A specialist midwife is urging pregnant women to help protect themselves and their babies this winter by having the flu jab.

Whether you have recently conceived, are midway through your pregnancy or nearing your due date, Katharine Franks, specialist midwife, Antenatal and Newborn Screening cross-site lead for Frimley Health Foundation Trust, is encouraging mothers-to-be to have their flu vaccination.

Ms Franks said: “Pregnancy naturally weakens the body’s immune system and as a result, can increase the risk of a mother and unborn baby becoming seriously ill from flu.

“It is therefore recommended that all pregnant women have the flu vaccine not only to protect themselves but also their baby.
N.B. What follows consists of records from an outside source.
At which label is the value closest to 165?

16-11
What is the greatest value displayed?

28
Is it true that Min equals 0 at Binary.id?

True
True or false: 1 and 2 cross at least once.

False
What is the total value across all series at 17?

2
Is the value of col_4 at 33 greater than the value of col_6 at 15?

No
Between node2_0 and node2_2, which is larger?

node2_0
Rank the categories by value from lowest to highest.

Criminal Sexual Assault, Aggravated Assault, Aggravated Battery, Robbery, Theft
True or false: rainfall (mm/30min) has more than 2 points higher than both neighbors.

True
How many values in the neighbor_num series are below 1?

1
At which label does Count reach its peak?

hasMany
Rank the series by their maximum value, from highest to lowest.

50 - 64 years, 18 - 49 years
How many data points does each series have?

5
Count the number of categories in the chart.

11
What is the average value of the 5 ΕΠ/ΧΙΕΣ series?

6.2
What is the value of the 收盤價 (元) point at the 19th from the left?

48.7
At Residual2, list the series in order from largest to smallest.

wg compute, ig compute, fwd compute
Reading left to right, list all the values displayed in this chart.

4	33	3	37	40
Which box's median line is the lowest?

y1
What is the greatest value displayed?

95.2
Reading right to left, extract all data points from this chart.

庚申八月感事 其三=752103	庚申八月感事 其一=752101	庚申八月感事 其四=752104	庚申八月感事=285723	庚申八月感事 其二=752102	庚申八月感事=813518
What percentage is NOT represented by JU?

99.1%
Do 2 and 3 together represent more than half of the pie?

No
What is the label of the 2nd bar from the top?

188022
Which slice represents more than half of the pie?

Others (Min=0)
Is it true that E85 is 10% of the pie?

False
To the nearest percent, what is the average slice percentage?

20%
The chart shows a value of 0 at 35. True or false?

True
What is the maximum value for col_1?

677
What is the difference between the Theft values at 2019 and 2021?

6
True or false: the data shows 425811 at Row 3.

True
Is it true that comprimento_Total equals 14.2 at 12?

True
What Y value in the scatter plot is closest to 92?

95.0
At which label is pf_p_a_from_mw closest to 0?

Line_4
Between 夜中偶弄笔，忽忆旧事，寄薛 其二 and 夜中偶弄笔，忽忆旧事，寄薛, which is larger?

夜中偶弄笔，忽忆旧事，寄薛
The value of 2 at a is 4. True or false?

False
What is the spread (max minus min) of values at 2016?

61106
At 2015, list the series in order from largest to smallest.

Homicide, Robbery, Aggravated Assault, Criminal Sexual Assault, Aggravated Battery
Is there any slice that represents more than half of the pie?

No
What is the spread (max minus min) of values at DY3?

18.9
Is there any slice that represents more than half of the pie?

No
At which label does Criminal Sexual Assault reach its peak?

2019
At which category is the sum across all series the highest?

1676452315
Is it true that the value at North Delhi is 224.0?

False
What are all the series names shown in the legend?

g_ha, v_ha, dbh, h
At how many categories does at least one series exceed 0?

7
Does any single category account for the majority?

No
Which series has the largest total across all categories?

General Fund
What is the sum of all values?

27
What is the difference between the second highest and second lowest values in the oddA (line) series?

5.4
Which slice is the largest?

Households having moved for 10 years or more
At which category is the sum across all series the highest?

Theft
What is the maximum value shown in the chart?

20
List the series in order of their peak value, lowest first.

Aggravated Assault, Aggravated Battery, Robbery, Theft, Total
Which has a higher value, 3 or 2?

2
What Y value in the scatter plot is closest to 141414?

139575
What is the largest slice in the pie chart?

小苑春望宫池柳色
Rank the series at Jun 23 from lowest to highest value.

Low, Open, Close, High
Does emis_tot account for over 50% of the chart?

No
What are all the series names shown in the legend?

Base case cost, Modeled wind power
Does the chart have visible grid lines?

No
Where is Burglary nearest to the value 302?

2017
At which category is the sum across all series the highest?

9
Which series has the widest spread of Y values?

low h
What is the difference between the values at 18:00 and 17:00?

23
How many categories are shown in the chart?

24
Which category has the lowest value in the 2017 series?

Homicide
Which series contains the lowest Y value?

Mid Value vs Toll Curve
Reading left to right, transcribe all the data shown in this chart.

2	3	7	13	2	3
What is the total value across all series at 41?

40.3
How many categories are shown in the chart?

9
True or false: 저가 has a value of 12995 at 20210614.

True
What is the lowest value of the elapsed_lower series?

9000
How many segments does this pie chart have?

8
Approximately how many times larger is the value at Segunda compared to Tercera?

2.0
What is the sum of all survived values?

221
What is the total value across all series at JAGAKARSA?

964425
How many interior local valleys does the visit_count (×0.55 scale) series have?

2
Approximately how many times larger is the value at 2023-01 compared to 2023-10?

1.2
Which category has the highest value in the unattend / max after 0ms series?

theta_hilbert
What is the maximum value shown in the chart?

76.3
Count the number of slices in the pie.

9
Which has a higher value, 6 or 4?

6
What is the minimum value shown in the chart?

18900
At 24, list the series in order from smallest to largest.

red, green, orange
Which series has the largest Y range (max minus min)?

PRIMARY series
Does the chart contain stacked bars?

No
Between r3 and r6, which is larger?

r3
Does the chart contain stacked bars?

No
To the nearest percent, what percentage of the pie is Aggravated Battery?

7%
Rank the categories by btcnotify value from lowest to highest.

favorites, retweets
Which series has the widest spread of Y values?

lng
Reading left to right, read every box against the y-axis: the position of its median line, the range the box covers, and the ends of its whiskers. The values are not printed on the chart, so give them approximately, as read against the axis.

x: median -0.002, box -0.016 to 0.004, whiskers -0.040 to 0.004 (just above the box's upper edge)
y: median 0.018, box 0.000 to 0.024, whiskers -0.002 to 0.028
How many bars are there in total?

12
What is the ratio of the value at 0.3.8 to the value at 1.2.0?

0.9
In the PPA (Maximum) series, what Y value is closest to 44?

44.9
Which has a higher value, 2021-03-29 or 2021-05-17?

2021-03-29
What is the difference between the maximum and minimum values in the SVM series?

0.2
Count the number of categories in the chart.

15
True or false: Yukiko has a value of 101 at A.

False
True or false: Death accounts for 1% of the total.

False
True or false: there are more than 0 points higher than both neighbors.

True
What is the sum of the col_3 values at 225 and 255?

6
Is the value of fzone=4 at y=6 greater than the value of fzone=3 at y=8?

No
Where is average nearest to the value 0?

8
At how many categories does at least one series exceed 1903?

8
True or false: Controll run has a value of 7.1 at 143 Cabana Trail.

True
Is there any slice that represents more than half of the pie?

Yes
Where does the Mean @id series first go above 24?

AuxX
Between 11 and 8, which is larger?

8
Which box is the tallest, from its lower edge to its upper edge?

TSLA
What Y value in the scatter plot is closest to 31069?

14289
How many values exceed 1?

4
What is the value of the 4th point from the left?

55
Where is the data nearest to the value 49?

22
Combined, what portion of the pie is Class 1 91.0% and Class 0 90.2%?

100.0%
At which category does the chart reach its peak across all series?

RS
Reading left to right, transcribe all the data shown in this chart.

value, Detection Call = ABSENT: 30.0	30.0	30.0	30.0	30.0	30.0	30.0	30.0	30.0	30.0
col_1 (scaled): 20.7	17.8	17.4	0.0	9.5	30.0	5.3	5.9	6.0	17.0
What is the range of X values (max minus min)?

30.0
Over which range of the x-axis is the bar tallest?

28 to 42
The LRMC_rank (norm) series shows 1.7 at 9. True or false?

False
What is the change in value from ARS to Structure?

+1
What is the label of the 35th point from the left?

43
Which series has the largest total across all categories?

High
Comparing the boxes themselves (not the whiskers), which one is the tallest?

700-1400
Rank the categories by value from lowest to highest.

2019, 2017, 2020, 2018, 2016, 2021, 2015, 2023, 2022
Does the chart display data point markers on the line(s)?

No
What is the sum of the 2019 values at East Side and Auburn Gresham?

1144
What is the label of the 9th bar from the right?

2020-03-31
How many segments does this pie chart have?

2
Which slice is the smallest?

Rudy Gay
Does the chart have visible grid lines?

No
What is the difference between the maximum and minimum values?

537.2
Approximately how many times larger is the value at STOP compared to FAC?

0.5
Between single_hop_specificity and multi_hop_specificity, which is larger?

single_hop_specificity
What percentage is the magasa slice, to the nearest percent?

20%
She added: “Studies have shown it is safe to have the vaccine at any stage of pregnancy and women who have the vaccine pass on some protection to their baby which will last for the first few months its of life.”

“We are pleased to be able to offer the vaccine to pregnant women attending the antenatal clinic or scan appointments at Wexham Park or Frimley Park Hospital sites and are working hard to expand this service to our Community Midwifery Hubs. Mothers-to-be can also contact their GP to arrange their flu vaccine or visit their nearby pharmacy.”

Strains of the flu virus change every year, and for that reason it is important to have the vaccine each year. Even if someone thinks they have had the flu already, they should still have the vaccine. There is more than one type of flu virus and it is important to reduce the risk as much as possible.

Flu can make otherwise healthy people feel very poorly for up to a fortnight. The symptoms, that come on very quickly, include fever, chills, headaches, aches and pains in the joints and muscles, and extreme tiredness.

Pregnant women benefit from the flu vaccine because it will: reduce their risk of serious complications such as pneumonia, particularly in the later stages of pregnancy; reduce the risk of miscarriage or having a baby born too soon or with a low birth weight; help protect their baby who will continue to have some immunity to flu during the first few months of its life; and reduce the chance of the mother passing infection to her new baby.

The vaccine is free for pregnant women and is available from their maternity service provider; their GP or local pharmacy.